Columns - Inside the glass house

Move to kill UN and set up a ‘League of Democracies’

By Thalif Deen at the united nations

NEW YORK - As some of the world's political hotspots continue to simmer, the Security Council has remained paralysed because of a sharp division of opinion among its key members.

The split is between the three Western-style democracies -- the US, France and Britain -- and the two "non-Western democracies", Russia and China. All five veto-wielding permanent members exercise the right to declare war, make peace, impose sanctions, and penalize miscreants.

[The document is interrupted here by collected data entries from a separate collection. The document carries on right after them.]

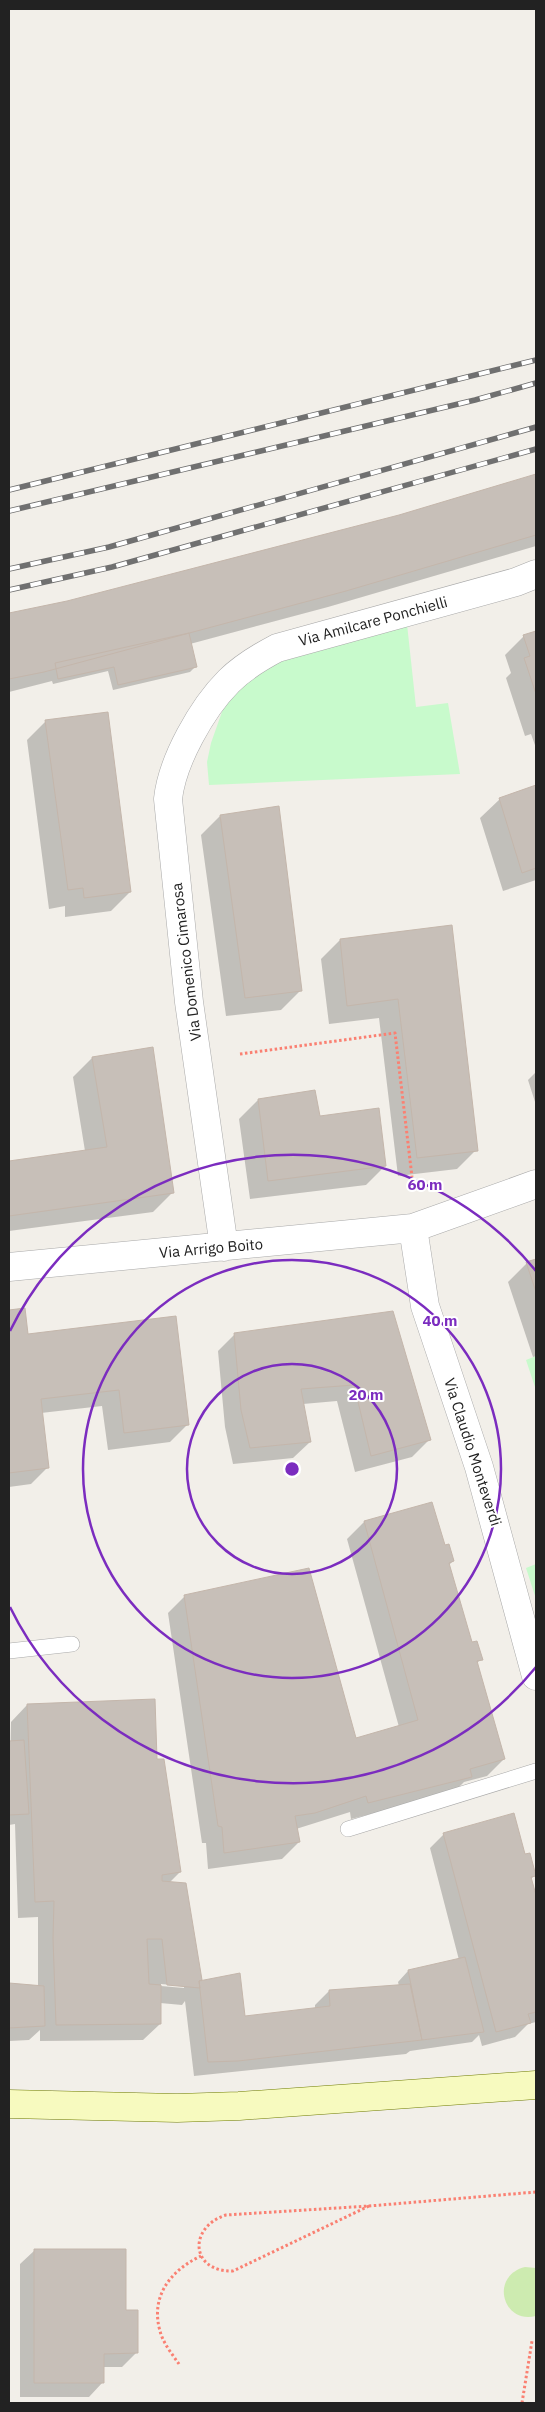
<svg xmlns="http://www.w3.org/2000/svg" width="545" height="2412" font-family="'IBM Plex Sans',sans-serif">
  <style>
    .grass { fill: #cdebb0 }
    .park { fill: #c8facc }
    .shadow { fill: #0003; fill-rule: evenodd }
    .building { fill: #c7bfb8; stroke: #c4b6ab }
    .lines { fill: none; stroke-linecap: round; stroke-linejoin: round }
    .lane-casing { stroke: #a9a9a9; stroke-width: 16 }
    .street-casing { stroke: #a9a9a9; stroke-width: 29 }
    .secondary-casing { stroke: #707d05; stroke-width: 29 }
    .path { stroke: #fa8072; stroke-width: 3; stroke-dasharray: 2.5 2.5; stroke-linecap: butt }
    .lane { stroke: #fff; stroke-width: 15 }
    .street { stroke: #fff; stroke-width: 28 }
    .secondary { stroke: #f7fabf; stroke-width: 28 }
    .rail-casing { stroke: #707070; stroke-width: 5.5 }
    .rail { stroke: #fff; stroke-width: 4; stroke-dasharray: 11; stroke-linecap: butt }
    .ring { fill: none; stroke: #7b2cbf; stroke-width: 2.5 }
    .labels { text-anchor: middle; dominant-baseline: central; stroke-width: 4; stroke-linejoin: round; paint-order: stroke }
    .street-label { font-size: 15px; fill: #222; stroke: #fff }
    .centre { fill: #7b2cbf; stroke: #fff; stroke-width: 2.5 }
    .ring-label { font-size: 15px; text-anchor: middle; font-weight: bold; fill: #7b2cbf; stroke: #fff; stroke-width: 4; stroke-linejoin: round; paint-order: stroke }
  </style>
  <rect width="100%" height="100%" fill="#f2efe9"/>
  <!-- grass -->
  <path class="grass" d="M525 2267 536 2268V2316C503 2325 489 2276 525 2267Z"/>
  <!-- park -->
  <path class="park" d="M407 624 416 707 448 703 460 774 209 785 207 762 211 743 223 709 229 697 264 663Z
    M536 1356V1390L526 1360Z
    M536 1564V1599L526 1568Z"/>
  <!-- shadow -->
  <path class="shadow" d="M536 475V546L328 607 190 644 195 667 190 672 113 690 108 671 53 684 52 681 9 692V615L68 602 399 516Z
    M536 632V748L531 734 525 736 506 678 511 673 505 655 524 636Z
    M46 721 130 892 111 911 65 917V906L49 909 27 740Z
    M536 786V880L503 891 480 818 500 799Z
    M220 816 300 991 281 1010 226 1016 201 835Z
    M450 927 476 1150 457 1169 398 1176 379 1018 329 1024 321 959 340 940Z
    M152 1048 172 1193 153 1212 9 1231V1162L85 1151 73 1077 92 1058Z
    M536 1072V1105L528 1080Z
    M258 1100 319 1118 385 1166 366 1185 250 1199 239 1119Z
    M536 1260V1356L533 1357 508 1282 527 1263Z
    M24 1309 27 1336 187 1425 170 1442 108 1450 102 1406 41 1413 48 1467 31 1484 9 1487V1311Z
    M392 1312 429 1440 412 1457 355 1472 337 1401 303 1404 310 1442 293 1458 233 1464 225 1427 218 1351 235 1334Z
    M432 1504 444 1547 453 1561 449 1565 471 1644 481 1659 476 1664 504 1759 487 1776 464 1782 453 1793 351 1819 350 1812 296 1829 299 1842 282 1859 208 1869 206 1843H202L168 1613 185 1596 355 1740 399 1727 347 1539 364 1522Z
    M27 1705 156 1760 180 1872 169 1883 184 1884 201 1982 244 2017 315 2009V2005L329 1991 399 1986 398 1982 408 1971 459 1960 430 1848 444 1834 524 1856 535 1875 531 1879 536 1900V2022L528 2024 515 2037 482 2046 479 2035 472 2042 410 2051 406 2054 194 2076 185 2001 182 2005 160 2003V2024L143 2040 40 2041V2030L29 2040 9 2041V1984L38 1987V1917L18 1918 15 1824 9 1825 11 1722ZM161 1984 184 1986V1988L161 1986Z
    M35 2250 125 2311 136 2353 122 2367H103V2382L89 2397H20V2264Z"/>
  <!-- building -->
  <path class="building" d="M536 474V535L346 591 44 672 9 679V613L67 601 399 515Z
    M536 631V694L524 658 530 656 523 635Z
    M189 633 197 667 118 685 114 667 58 679 55 663Z
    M108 712 131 892 84 898 83 888 68 890 45 720Z
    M536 785V868L522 873 499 798Z
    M279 806 302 991 245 998 220 815Z
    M452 925 478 1151 417 1158 398 999 347 1006 340 939Z
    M153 1047 174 1193 9 1216V1161L107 1147 92 1057Z
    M315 1090 320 1116 379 1108 386 1166 268 1181 258 1099Z
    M536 1259V1292L526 1262Z
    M25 1308 28 1334 176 1316 189 1425 124 1433 119 1390 41 1399 49 1468 9 1473V1310Z
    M393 1311 431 1440 371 1456 354 1385 301 1389 311 1442 250 1448 241 1410 234 1333Z
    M432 1502 445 1545 449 1544 454 1561 449 1563 472 1642 477 1641 483 1660 477 1661 505 1759 470 1769 472 1777 368 1803 366 1796 315 1813 295 1816 300 1842 224 1853 222 1827 218 1826 184 1595 309 1568 356 1738 418 1720 364 1521Z
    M155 1699 157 1759H164L181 1872 162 1875V1881L186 1883 202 1980 199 1981 200 1988 167 1985 162 1939H147L149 1984 161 1985V2024L56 2025 53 1938 54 1901 35 1902 27 1704Z
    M24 1740 29 1814 9 1815V1741Z
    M514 1813 525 1854 530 1853 536 1876 531 1877 536 1895V2012L528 2014 531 2023 496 2032 443 1833Z
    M465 1957 484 2032 422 2040 408 1970Z
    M240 1973 245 2016 330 2006 329 1990 410 1984 422 2040 238 2061 208 2062 199 1981Z
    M9 1983 44 1986 45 2026 9 2028Z
    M34 2249H126V2310H138V2353L104 2354V2383H34Z"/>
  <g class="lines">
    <defs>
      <path id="lane" d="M9 1651 72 1644
        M348 1829 536 1771"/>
      <path id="street" d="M413 1228 425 1306 479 1467 536 1676
        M224 1247 189 1002 168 799C172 761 202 708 229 681 242 668 260 657 277 648L516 582 536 574
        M9 1267 413 1228 536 1184"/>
      <path id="secondary" d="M9 2104 177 2108 239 2106 536 2085"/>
    </defs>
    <!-- lane casing -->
    <use href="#lane" class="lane-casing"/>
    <!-- street casing -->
    <use href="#street" class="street-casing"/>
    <!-- secondary casing -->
    <use href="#secondary" class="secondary-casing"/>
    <!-- path -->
    <path class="path" d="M240 1054 395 1033 412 1177
      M369 2206 233 2271C190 2272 188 2227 226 2215L369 2206 536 2192
      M179 2364C172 2354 163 2343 160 2331 150 2296 171 2270 201 2256
      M522 2403 532 2341"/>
    <!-- lane -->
    <use href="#lane" class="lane"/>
    <!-- street -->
    <use href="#street" class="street"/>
    <!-- secondary -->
    <use href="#secondary" class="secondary"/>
    <defs>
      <path id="rail" d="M9 490 536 360
        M9 511 475 400 536 383
        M9 569 109 547 536 427
        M9 590 112 567 536 449"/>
    </defs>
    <!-- rail casing -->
    <use href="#rail" class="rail-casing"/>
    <!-- rail -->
    <use href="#rail" class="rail"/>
  </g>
  <!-- distance rings -->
  <g class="ring">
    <circle cx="292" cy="1469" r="105"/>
    <circle cx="292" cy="1469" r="209"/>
    <path d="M536 1667A314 314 0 0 1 10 1607M10 1331A314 314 0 0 1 536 1271"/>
  </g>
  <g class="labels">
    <!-- street labels -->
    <g class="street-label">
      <text transform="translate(373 621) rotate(-15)">Via Amilcare Ponchielli</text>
      <text transform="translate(186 962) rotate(-97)">Via Domenico Cimarosa</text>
      <text transform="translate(211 1248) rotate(-5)">Via Arrigo Boito</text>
      <text transform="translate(473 1452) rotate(72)">Via Claudio Monteverdi</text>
    </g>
  </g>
  <circle cx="292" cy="1469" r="8" class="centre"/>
  <g class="ring-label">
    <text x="425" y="1190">60 m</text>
    <text x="440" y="1326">40 m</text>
    <text x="366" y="1400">20 m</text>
  </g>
  <!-- border -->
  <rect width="545" height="2412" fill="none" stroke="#222222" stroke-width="20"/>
</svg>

The US wants to impose rigid UN sanctions on Sudan and Iran. But it has been blocked from doing so by Russia and China. France hinted at "humanitarian intervention" in Myanmar in the aftermath of the recent cyclone. But there were no takers -- and certainly not Russia or China.

Republican presidential candidate John McCain speaks at a town hall meeting at Federal Hall on Thursday in New York City. McCain supports the neoconservative call for the setting up of a League of Democracies. Pic AFP


The US, France and Britain have indicated their willingness to put Tibet and Chechnya on the Security Council agenda. But China and Russia are adamantly opposed to it. The West wants UN recognition for Kosovo as an independent nation state, but Russia and China reject it.

In Palestine, the political equation is the other way around. Russia and China would like to penalise Israel but they cannot do so because of the unrelenting support for the Jewish state from the US, France and Britain.

In Darfur, Western action has been stymied by both Russia and China, who are protecting their own economic and military interests in the troubled region in Sudan.

All of these politically-divisive issues are unlikely to trigger far-reaching Security Council action because of the bickering in the UN's most powerful body.

The US, the world's only remaining superpower, did act unilaterally nearly six years ago when it invaded Iraq without a clear mandate from the Security Council prompting former Secretary-General Kofi Annan to dub the invasion "illegal."

But since then, the US has been forced to remain politically and militarily restrained unwilling or unable to act decisively in the global scene.

And so, not surprisingly, right-wing neo-conservatives in the US are now pushing for a new organisation, a "League of Democracies", as a possible alternative to the United Nations.

If the Security Council is unwilling to take radical action against perceived enemies of the US, they argue, the only course of action is to have an alternate world body.

McCain backs it

The proposal is slowly picking up steam in the US, largely among conservatives, and primarily because it is being advocated by the presumptive Republican presidential candidate Senator John McCain.

Ivo Daalder, an adviser to Democratic Presidential candidate Barack Obama is also supportive of the idea of a League of Democracies. But Obama himself has not made any commitments.

McCain describes the proposed body as comprising "like-minded nations working together in the cause of peace." And, "It could act where the UN fails to act."

Such an organisation of democracies, he has argued, could pressure tyrants "with or without Moscow's and Beijing's approval" and could "impose sanctions on Iran and thwart its nuclear ambitions" while helping struggling democracies succeed.

If elected president, McCain says he will hold a summit of world democracies (Russia and China need not apply) to create an organisation that could "bypass gridlock at the UN."

The supporters of the proposal say its strength may lie in the fact that the League of Democracies will encompass not only Western democracies but also non-Western democracies such as Brazil, South Africa, Nigeria and India.

However, the proposal has come under fire among those who continue to have faith in the United Nations as the only hope for global peace.

Thomas Carothers of the Carnegie Endowment for International Peace, says: "I think there is a serious under-appreciation in Washington for how strongly many democracies in the world, especially in the developing world, disagree fundamentally with the US outlook on interventionism,"

South Africa, a multi-party democracy in Africa, has refused to support any form of intervention in Zimbabwe after its recent flawed presidential elections. India, the world's largest single democracy, has been reluctant to either isolate Myanmar or support sanctions on Iran, perhaps in its own national interests. In an op-ed piece in the Guardian last month, former UN Under-Secretary-General Shashi Tharoor points out that it is specious to argue that collective action by a group of democracies (when the UN is unable to act) would enjoy international legitimacy.

"The legitimacy of democracies comes from the consent of the governed; when they act outside their own countries, no such legitimacy applies."

He also says the reason that decisions of the UN enjoy legitimacy across the world lies not in the democratic virtue of its members, but in its universality. "This is the time to renovate and strengthen the UN, not to bypass it."